Pembahasan mengenai legalitas ateisme di Indonesia bukan hal yang baru kita dengar. Kita sering mendengar percakapan mengenai hal ini dari waktu ke waktu. Alasannya sederhana, karena mereka yang kontra dengan ateisme menganggap ateisme bertentangan dengan Sila Pertama Pancasila yang berbunyi "Ketuhanan Yang Maha Esa". Mereka menafsirkan sila tersebut sebagai kewajiban untuk bertuhan dan beragama.
Sering juga kita mendengar argumen dari orang yang menganggap ateisme boleh di Indonesia. Mereka beralasan bahwa Sila Kedua Pancasila yang berbunyi "Kemanusiaan yang adil dan beradab" memiliki makna humanisme. Artinya kita tak perlu mengingat Tuhan dan mengharapkan surga untuk berbuat baik kepada sesama. Berarti Tuhan tidak dibutuhkan dalam konsep ini.
Bagi saya, sebetulnya tidak perlu "loncat" ke sila kedua untuk menyatakan bahwa ateisme dibolehkan di Indonesia. Dengan menggunakan sila pertama pun kita bisa paham bahwa Ketuhanan Yang Maha Esa bukanlah suatu kewajiban untuk bertuhan. Mengapa bisa begitu? Saya akan membedahnya melalui tulisan di bawah ini.
Berawal dari pertanyaan "negara yang akan kita dirikan nanti, dasarnya apa?" bermunculan gagasan-gagasan mengenai dasar negara tersebut. Tokoh-tokoh yang mengusulkan dasar negara pada sidang BPUPKI di antaranya Moh. Yamin pada tangga 29 Mei 1945, Soepomo pada tanggal 31 Mei 1945, dan Soekarno pada tanggal 1 Juni 1945. Lalu dipilihlah gagasan Soekarno tersebut, kemudian Pancasila disahkan menjadi dasar negara sehari setelah kemerdekaan Indonesia, yaitu tanggal 18 Agustus 1945 dan tanggal pidato Soekarno mengenai Pancasila dijadikan sebagai Hari Lahirnya Pancasila.

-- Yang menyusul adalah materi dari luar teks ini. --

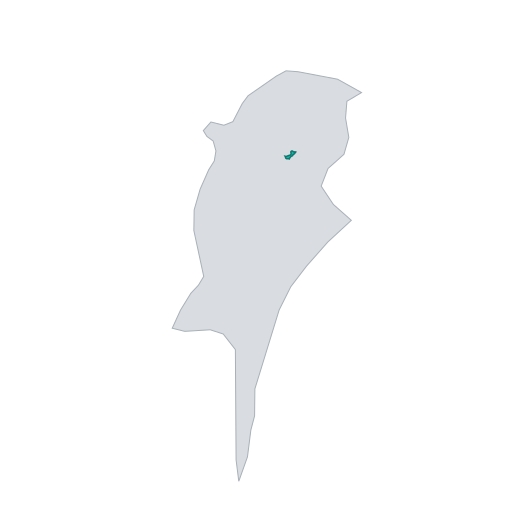 Moutoulias, Nicosia, Cyprus (highlighted), rotated 125°
{"feature_id": "46923920B1474013022531", "entity_name": "Moutoulias", "entity_type": "district", "adm_level": 2, "iso_a3": "CYP", "parent_name": "Cyprus", "parent_adm1": "Nicosia", "projection": "mercator", "projection_center": [32.834, 34.974], "detail": "fine", "context": "in_parent", "style": "filled", "palette": "teal", "viewbox_px": 512, "rotation_deg": 125, "n_neighbors": 0, "source": "geoboundaries", "source_scale": "gbopen_adm2", "svg_char_len": 1306}
<svg xmlns="http://www.w3.org/2000/svg" viewBox="0 0 512 512"><g transform="rotate(125 256 256)"><path d="M358.6,271.2L363.2,283.2L343.6,286.8L323.9,288.0L313.0,286.4L302.7,287.1L270.8,321.5L253.7,333.1L233.3,340.1L212.5,344.2L202.0,344.7L192.9,349.1L186.4,357.0L186.2,364.8L183.5,371.1L172.1,369.8L167.3,357.3L159.2,352.0L139.0,354.7L129.2,354.4L96.9,342.5L87.1,337.6L81.0,327.4L64.4,290.6L61.6,263.3L77.1,270.3L91.6,261.8L105.6,248.0L122.2,242.3L132.6,244.7L142.9,247.2L161.4,242.7L169.4,222.2L172.1,198.4L203.4,205.2L235.2,208.8L261.2,209.9L286.9,206.1L365.5,180.7L387.7,165.5L401.5,160.4L425.4,147.8L450.4,140.9L434.4,155.4L344.5,219.2L338.7,238.1L342.7,251.2L355.3,267.0L358.6,271.2Z" fill="#d9dde1" stroke="#a8b0b8" stroke-width="1"/><path d="M158.8,286.8L158.2,285.9L157.6,285.1L157.5,284.4L156.6,284.5L155.8,284.6L154.3,284.4L152.9,283.6L152.2,283.8L151.6,283.6L150.5,283.3L149.8,283.1L148.9,283.5L148.5,283.0L148.0,283.1L148.4,284.0L149.0,284.5L149.1,284.9L149.1,285.5L149.1,286.3L149.4,286.9L150.0,287.2L150.8,287.2L151.2,286.8L151.6,286.3L152.0,286.0L152.4,285.8L153.3,285.7L153.7,285.9L154.1,286.2L154.8,286.8L155.2,287.0L155.6,287.3L156.1,287.7L156.8,288.1L157.2,288.4L157.6,289.4L158.0,288.6L158.5,288.2L158.8,287.6L158.8,286.8Z" fill="#14b8a6" stroke="#0f766e" stroke-width="1.5"/></g></svg>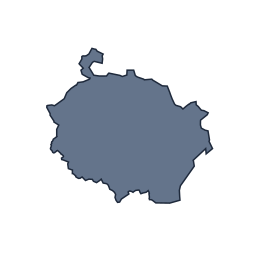 Kajuru, Kaduna, Nigeria, rotated 245°
{"feature_id": "59680162B79502957035648", "entity_name": "Kajuru", "entity_type": "district", "adm_level": 2, "iso_a3": "NGA", "parent_name": "Nigeria", "parent_adm1": "Kaduna", "projection": "albers", "projection_center": [7.809, 10.253], "detail": "fine", "context": "isolated", "style": "filled", "palette": "slate", "viewbox_px": 256, "rotation_deg": 245, "n_neighbors": 0, "source": "geoboundaries", "source_scale": "gbopen_adm2", "svg_char_len": 3051}
<svg xmlns="http://www.w3.org/2000/svg" viewBox="0 0 256 256"><g transform="rotate(245 128 128)"><path d="M165.6,162.9L169.9,158.4L170.9,157.6L172.5,156.8L178.0,157.6L180.8,151.6L180.4,151.4L176.5,149.3L177.1,144.6L179.1,142.9L185.8,133.9L185.8,133.5L184.2,130.5L187.1,124.2L190.3,119.3L199.4,118.3L199.4,118.5L202.5,123.5L202.7,125.5L197.6,131.9L201.3,134.2L204.3,135.1L205.5,136.7L210.3,132.8L210.4,132.6L212.9,132.1L213.9,130.7L215.4,129.0L211.6,123.8L211.1,120.8L211.5,119.3L212.4,117.6L212.3,116.4L210.0,115.3L208.1,112.6L206.9,110.8L205.6,111.2L201.1,112.7L200.3,109.8L196.1,109.2L195.2,109.8L190.5,113.2L189.3,114.7L188.5,113.8L188.8,106.9L190.0,103.0L190.4,101.9L188.6,99.4L188.9,98.9L188.7,97.7L187.9,93.1L185.9,87.5L185.5,87.0L181.6,82.7L181.4,82.2L179.3,71.3L179.3,70.7L181.1,68.7L182.2,65.3L182.4,64.8L182.4,63.9L181.0,63.1L173.9,63.5L172.6,62.8L165.6,63.8L164.7,63.4L159.9,66.5L156.9,62.8L151.5,60.3L150.9,60.0L150.3,60.0L149.4,55.5L148.4,54.6L147.9,53.9L147.8,53.2L147.4,52.7L146.7,52.4L146.1,52.3L145.9,51.6L145.7,51.2L145.2,51.1L144.6,51.2L144.1,50.8L143.4,50.3L143.2,50.0L142.9,49.7L142.6,49.4L142.3,49.1L141.6,48.9L140.6,49.1L139.8,49.5L139.0,49.5L137.7,49.5L136.8,50.2L136.7,51.1L136.9,52.0L137.1,52.9L137.5,53.7L137.3,54.0L137.4,54.5L137.1,54.6L136.9,54.7L136.7,55.0L136.4,55.2L135.7,55.4L134.9,55.7L134.2,56.0L133.6,56.2L133.2,56.3L132.6,56.3L132.4,56.6L132.0,56.9L131.5,57.0L130.9,57.4L130.3,57.6L129.7,57.6L129.3,57.3L129.1,56.7L129.0,56.3L128.9,55.6L128.8,55.0L127.4,54.6L126.5,55.7L126.0,56.2L122.3,59.7L120.9,58.2L116.4,56.8L114.1,59.1L113.7,59.5L113.4,59.9L110.2,58.3L109.8,59.0L106.6,60.4L106.2,60.1L105.5,60.2L103.3,61.8L102.7,63.2L103.0,65.7L98.4,67.3L98.2,70.9L96.5,74.0L94.3,74.2L91.8,76.4L92.2,79.0L92.4,80.4L92.9,81.7L93.0,82.1L88.6,82.2L86.7,84.9L85.5,85.7L84.1,85.9L82.4,85.8L80.2,85.6L77.9,87.5L75.3,88.6L73.0,88.7L70.6,86.9L67.6,86.6L65.0,87.1L64.4,89.1L66.4,92.0L67.3,97.5L67.8,100.9L68.0,101.0L68.6,100.9L68.9,100.9L69.3,100.9L69.7,101.0L69.9,101.1L69.9,101.3L70.1,101.3L70.2,101.5L70.2,102.1L70.2,102.5L70.2,102.9L70.1,103.2L69.8,103.4L69.5,103.8L68.7,104.7L68.1,105.0L67.6,105.4L67.8,105.8L67.9,106.5L68.2,108.5L67.9,109.5L67.6,110.5L67.1,111.7L66.1,111.9L64.7,111.7L63.0,111.9L62.8,114.0L62.6,115.0L62.1,117.2L62.5,119.2L62.7,119.8L62.2,119.8L61.5,119.9L59.7,119.7L59.5,119.4L59.4,119.1L58.7,119.0L56.1,118.1L55.3,117.4L54.0,117.2L53.2,118.8L52.1,119.6L51.0,120.2L48.4,121.5L42.3,134.1L40.6,144.6L44.1,145.9L49.8,148.2L53.5,151.1L55.2,154.1L65.4,171.9L70.6,173.4L71.2,173.4L76.5,189.7L71.5,187.9L73.6,195.9L81.1,195.8L81.6,195.8L82.4,196.5L82.7,196.8L91.6,199.3L93.4,197.0L96.9,194.4L100.1,194.9L103.8,196.7L104.5,197.2L106.5,205.4L107.9,207.1L111.7,204.1L113.1,202.0L116.4,201.1L117.7,200.8L120.2,199.6L123.2,200.8L124.3,195.5L123.7,193.7L123.9,193.5L123.7,192.4L123.4,191.0L123.1,189.7L122.0,185.8L125.0,184.7L128.4,180.9L130.0,180.3L135.7,180.3L140.0,180.6L143.0,180.9L149.4,181.3L151.7,176.9L161.0,170.6L162.2,170.2L164.8,163.1L165.6,162.9Z" fill="#64748b" stroke="#1e293b" stroke-width="1.5"/></g></svg>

Gagasan Soekarno sangatlah istimewa, beliau melakukan pemikiran mendalam untuk menggali nilai-nilai yang ada di Bangsa Indonesia yang bahkan belum menjadi Bangsa Indonesia. Beliau hingga menggali hingga ke awal peradaban manusia di mana kehidupan manusia sangat jauh berbeda dengan sekarang. Bahkan, beliau pun menyinggung mengenai evolusi manusia saat menjelaskan Pancasila.Â
Dari sini kita tahu bahwa Pancasila merupakan hakikat dari kehidupan berbangsa dan bernegara.
Evolusi adalah hal yang selalu terjadi di alam semesta. Manusia pun berasal dari evolusi yang awalnya berupa sel tunggal, kemudian berubah menjadi Chordata, berubah lagi menjadi ikan, berubah lagi menjadi amfibi, berubah lagi menjadi reptil, berubah lagi menjadi hewan pengerat, lalu berubah menjadi semacam kera, lalu kera yang berjalan dengan empat kaki berubah menjadi berjalan dengan dua kaki, dan barulah menjadi yang kita sebut dengan manusia. Begitu pula dengan pikiran manusia, alam pikiran manusia sangat dipengaruhi oleh bagaimana mereka mencari makan, bertahan hidup, dan memelihara kehidupan.
Pada tingkat awal kehidupan, manusia hidup di dalam gua. Mereka makan dengan berburu dan mencari ikan di sungaiyang memberinya kehidupandengan bermodalkan senjata yang bernama batu dan kayu. Mereka tentu selalu berpindah tempat dari hari ke hari untuk mencari buruannya. Berteduh di bawah pohon, melihat langit yang disinari matahari, tak jarang matahari itu bersembunyi dan digantikan oleh guntur.
Seiring berjalannya waktu, manusia mulai paham bahwa hewan yang mereka buru ternyata dapat dipelihara. Di tingkat kedua kehidupan manusia ini, rusa, sapi, kambing, dan hewan lainnya yang tadinya mereka buru lambat laun mulai ditangkap, diikat, dikurung, dan dipelihara. Mereka mulai beternak, meskipun untuk mencari makan ternaknya mereka harus pergi ke hutan atau mengembala.
Waktu terus berjalan dan manusia kian berkembang, manusia yang harus hidup nomaden ketika berburu, menjadi lebih terikat dengan tempat ketika beternak. Namun, ia harus tetap masuk ke hutan untuk mencari jagung, gandum, padi, dan buah-buahan sebagai pakan ternaknya yang juga bisa mereka makan sendiri.